The performance of iterative solvers depends on how accurate the initial guess is, and this in turn depends on how much uncertainty is in the technosphere matrix. The cases where the supply vector differed substantially from the initial guess show up as spikes in calculation time, as more work is required to converge on the new supply vector. This difference would also show up as a substantially different LCIA score.

Solver | Minimum | Average | Maximum |
---|---|---|---|

cgs | 0.00020 | 0.00021 | 0.00045 |

cg | 0.00020 | 0.00022 | 0.00038 |

bicgstab | 0.00021 | 0.00023 | 0.00039 |

lgmres | 0.00026 | 0.00028 | 0.00058 |

gmres | 0.00025 | 0.00029 | 0.00055 |

qmr | 0.00082 | 0.01018 | 0.04179 |

bicg | 0.00075 | 0.02279 | 0.27846 |

spsolve | 0.03102 | 0.03553 | 0.04168 |

### Ecoinvent 3.1

The sad truth is that the uncertainty values in ecoinvent 3.1 are much too high, and in my opinion, they were not reviewed in sufficient detail. For example, there is only activity dataset with an exchange that has a listed lognormal sigma (roughly equivalent to a standard deviation) of $1.98 \cdot 10^{138}$, i.e. 2 follow by over 100 zeros, i.e. a big number. This dataset was reviewed and approved by two people at the ecoinvent centre.

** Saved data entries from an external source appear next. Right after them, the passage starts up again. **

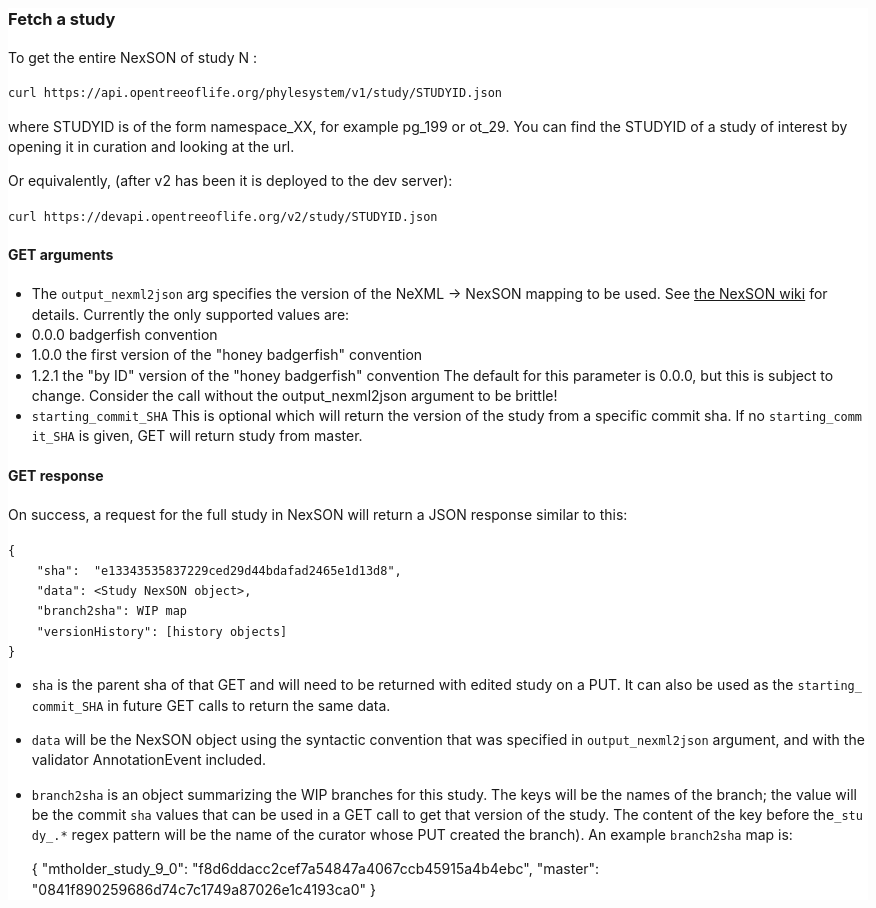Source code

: 
### Fetch a study

To get the entire NexSON of study N :

    curl https://api.opentreeoflife.org/phylesystem/v1/study/STUDYID.json
    
where STUDYID is of the form namespace_XX, for example pg_199 or ot_29.
You can find the STUDYID of a study of interest by opening it in curation and looking at the url.

Or equivalently, (after v2 has been it is deployed to the dev server):

    curl https://devapi.opentreeoflife.org/v2/study/STUDYID.json

#### GET arguments
*   The `output_nexml2json` arg specifies the version of the NeXML -> NexSON 
mapping to be used. See [the NexSON wiki](https://github.com/OpenTreeOfLife/api.opentreeoflife.org/wiki/HoneyBadgerFish)
for details. Currently the only supported values are:
  *  0.0.0  badgerfish convention
  *  1.0.0  the first version of the "honey badgerfish" convention
  *  1.2.1  the "by ID" version of the "honey badgerfish" convention
The default for this parameter is 0.0.0, but this is subject to change.
Consider the call without the output_nexml2json argument to be brittle!
*   `starting_commit_SHA` This is optional 
which will return the version of the study from a specific commit sha.
If no `starting_commit_SHA` is given, GET will return study from master.



#### GET response

On success, a request for the full study in NexSON will return
 a JSON response similar to this:

    {
        "sha":  "e13343535837229ced29d44bdafad2465e1d13d8",
        "data": <Study NexSON object>,
        "branch2sha": WIP map
        "versionHistory": [history objects]
    }

*   `sha` is the parent sha of that GET and will need to be returned with 
edited study on a PUT. It can also be used as the `starting_commit_SHA`
in future GET calls to return the same data.
*   `data` will be the NexSON object using the syntactic convention
that was specified in `output_nexml2json` argument, and with the 
validator AnnotationEvent included.
*   `branch2sha` is an object summarizing the WIP branches for this study.
The keys will be the names of the branch; the value will be the commit `sha`
values that can be used in a GET call to get that version of the study. The
content of the key before the`_study_.*` regex pattern will be the name
of the curator whose PUT created the branch). An example `branch2sha` map is:

    {
        "mtholder_study_9_0": "f8d6ddacc2cef7a54847a4067ccb45915a4b4ebc",
        "master": "0841f890259686d74c7c1749a87026e1c4193ca0"
    }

In addition to being obviously incorrect, these large values for uncertainties mean that each Monte Carlo iteration will have a supply vector that is substantially different from iteration to iteration. These large differences make the iterative solvers have very poor performance.

## Conclusions

- Install
`bw2speedups`and version 0.16 of`bw2calc`to get a ten-fold increase in LCA calculation performance. - Factorize the technosphere matrix if you are going to do repeated calculations from the same database, but don't bother if only doing one calculation.
- Use one of the conjugate gradient iterative solvers for Monte Carlo calculations.
- Ecoinvent version 3.1 is not yet ready for uncertainty analysis.